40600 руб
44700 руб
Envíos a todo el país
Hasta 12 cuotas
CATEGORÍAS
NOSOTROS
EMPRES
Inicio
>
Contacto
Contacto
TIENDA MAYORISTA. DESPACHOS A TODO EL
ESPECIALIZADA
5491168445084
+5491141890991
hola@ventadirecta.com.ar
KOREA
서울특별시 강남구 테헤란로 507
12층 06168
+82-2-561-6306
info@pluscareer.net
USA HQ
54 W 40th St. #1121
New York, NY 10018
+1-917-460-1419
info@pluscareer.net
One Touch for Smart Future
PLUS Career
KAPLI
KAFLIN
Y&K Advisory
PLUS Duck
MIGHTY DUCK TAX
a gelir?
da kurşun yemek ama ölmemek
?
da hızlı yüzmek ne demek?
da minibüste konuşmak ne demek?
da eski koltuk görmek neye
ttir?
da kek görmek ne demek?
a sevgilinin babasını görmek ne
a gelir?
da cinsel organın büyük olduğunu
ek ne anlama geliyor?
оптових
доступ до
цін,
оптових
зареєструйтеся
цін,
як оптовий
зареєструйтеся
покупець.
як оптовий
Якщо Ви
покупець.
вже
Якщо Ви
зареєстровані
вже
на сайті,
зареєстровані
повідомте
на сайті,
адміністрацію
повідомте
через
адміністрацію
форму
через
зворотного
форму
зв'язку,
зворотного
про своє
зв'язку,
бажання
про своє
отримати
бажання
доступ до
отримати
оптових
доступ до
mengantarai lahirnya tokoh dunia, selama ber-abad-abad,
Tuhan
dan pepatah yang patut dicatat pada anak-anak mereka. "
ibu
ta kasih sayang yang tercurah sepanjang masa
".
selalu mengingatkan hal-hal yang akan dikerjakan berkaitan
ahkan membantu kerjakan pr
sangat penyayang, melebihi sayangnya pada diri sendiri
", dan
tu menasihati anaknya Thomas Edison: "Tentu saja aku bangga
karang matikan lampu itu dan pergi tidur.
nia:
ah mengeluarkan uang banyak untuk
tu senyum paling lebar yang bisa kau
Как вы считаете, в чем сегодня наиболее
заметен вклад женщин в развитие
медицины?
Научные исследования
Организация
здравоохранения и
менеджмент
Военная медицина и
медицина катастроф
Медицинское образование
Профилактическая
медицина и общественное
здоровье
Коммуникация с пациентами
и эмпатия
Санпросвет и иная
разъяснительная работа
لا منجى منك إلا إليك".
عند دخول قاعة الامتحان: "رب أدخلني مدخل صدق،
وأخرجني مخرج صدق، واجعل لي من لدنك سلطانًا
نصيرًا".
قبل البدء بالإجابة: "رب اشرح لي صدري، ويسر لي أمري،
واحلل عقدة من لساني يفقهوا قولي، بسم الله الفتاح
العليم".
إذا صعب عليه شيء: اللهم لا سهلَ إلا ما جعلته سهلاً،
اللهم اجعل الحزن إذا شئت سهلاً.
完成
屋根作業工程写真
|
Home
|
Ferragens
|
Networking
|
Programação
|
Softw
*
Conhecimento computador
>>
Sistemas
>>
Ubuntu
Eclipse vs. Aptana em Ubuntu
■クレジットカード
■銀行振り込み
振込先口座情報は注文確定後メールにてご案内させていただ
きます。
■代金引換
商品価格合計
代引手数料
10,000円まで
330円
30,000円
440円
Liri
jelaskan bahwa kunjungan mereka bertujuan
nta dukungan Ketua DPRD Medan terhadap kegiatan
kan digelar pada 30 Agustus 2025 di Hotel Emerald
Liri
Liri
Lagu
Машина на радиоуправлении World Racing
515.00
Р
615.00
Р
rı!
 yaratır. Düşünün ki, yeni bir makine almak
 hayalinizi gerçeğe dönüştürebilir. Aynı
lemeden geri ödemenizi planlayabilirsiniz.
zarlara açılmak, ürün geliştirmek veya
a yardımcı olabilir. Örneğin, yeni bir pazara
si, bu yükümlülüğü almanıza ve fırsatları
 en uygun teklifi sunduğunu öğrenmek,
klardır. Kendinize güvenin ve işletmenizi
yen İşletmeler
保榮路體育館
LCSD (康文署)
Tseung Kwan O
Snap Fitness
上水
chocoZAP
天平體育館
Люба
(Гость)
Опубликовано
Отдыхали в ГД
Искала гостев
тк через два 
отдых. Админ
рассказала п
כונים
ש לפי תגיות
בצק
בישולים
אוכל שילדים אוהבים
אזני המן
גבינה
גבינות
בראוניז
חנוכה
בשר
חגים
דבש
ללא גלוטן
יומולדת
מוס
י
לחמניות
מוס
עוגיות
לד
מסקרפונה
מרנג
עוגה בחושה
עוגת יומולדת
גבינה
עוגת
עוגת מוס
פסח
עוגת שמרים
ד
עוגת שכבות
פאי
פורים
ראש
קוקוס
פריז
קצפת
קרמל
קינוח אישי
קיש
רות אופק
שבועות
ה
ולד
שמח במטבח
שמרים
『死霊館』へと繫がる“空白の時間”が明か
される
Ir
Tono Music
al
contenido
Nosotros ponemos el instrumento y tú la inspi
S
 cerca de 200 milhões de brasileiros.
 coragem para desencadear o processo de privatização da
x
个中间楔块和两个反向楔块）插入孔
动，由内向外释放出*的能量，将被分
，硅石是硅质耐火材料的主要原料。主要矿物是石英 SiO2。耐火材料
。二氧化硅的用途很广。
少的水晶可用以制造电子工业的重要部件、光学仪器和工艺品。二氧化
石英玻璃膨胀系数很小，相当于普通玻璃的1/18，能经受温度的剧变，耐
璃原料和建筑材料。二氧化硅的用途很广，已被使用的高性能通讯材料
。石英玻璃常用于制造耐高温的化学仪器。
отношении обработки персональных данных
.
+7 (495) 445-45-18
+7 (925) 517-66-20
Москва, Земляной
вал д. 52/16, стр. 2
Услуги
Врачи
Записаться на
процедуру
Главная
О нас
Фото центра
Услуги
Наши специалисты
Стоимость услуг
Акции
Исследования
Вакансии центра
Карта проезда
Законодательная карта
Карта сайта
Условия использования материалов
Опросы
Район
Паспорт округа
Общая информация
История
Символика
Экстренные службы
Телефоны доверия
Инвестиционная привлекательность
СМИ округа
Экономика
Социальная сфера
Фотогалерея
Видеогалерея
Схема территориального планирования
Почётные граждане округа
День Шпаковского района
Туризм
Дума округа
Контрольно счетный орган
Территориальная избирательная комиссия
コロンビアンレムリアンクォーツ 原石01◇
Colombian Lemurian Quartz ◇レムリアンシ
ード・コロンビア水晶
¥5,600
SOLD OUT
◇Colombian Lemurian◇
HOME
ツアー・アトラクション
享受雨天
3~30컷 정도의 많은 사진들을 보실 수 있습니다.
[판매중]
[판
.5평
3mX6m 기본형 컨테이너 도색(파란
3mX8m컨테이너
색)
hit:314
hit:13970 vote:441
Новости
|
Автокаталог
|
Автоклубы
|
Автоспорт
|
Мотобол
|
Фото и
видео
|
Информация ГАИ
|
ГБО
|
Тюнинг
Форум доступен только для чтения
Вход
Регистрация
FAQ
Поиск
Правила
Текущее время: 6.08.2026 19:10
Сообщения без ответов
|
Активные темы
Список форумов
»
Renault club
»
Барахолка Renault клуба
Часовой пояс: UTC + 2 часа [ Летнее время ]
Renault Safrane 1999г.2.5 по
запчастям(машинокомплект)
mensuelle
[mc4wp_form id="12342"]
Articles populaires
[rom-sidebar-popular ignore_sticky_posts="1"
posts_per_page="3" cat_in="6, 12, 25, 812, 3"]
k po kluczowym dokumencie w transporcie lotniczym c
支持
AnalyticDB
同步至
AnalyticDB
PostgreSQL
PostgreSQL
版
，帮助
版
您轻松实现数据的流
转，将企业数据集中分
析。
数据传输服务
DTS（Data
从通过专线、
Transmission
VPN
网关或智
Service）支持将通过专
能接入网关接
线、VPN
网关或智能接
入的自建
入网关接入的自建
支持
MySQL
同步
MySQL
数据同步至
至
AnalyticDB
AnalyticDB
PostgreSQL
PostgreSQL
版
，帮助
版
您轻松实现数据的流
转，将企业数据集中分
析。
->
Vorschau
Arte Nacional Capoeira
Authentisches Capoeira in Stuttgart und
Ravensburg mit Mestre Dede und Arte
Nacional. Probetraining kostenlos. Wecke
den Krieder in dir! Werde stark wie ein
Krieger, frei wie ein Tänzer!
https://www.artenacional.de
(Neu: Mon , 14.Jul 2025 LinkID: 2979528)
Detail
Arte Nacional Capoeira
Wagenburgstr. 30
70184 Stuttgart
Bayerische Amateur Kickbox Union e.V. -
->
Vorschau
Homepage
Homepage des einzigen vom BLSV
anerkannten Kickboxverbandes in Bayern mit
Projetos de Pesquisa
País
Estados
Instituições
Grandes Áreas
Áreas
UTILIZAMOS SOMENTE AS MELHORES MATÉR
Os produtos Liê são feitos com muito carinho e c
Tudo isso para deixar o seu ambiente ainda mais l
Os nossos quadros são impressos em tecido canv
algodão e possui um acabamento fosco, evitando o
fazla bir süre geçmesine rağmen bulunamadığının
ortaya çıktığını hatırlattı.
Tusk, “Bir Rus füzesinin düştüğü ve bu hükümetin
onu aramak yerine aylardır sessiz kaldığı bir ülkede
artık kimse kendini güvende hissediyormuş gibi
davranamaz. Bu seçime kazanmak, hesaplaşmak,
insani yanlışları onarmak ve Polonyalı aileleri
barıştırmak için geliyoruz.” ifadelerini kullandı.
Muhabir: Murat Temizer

================================

WHAT IS EXPECTED
On how many lines of the listing does the string "سهلا" appear? Only the number should be given.

EXERCISE RESPONSE
2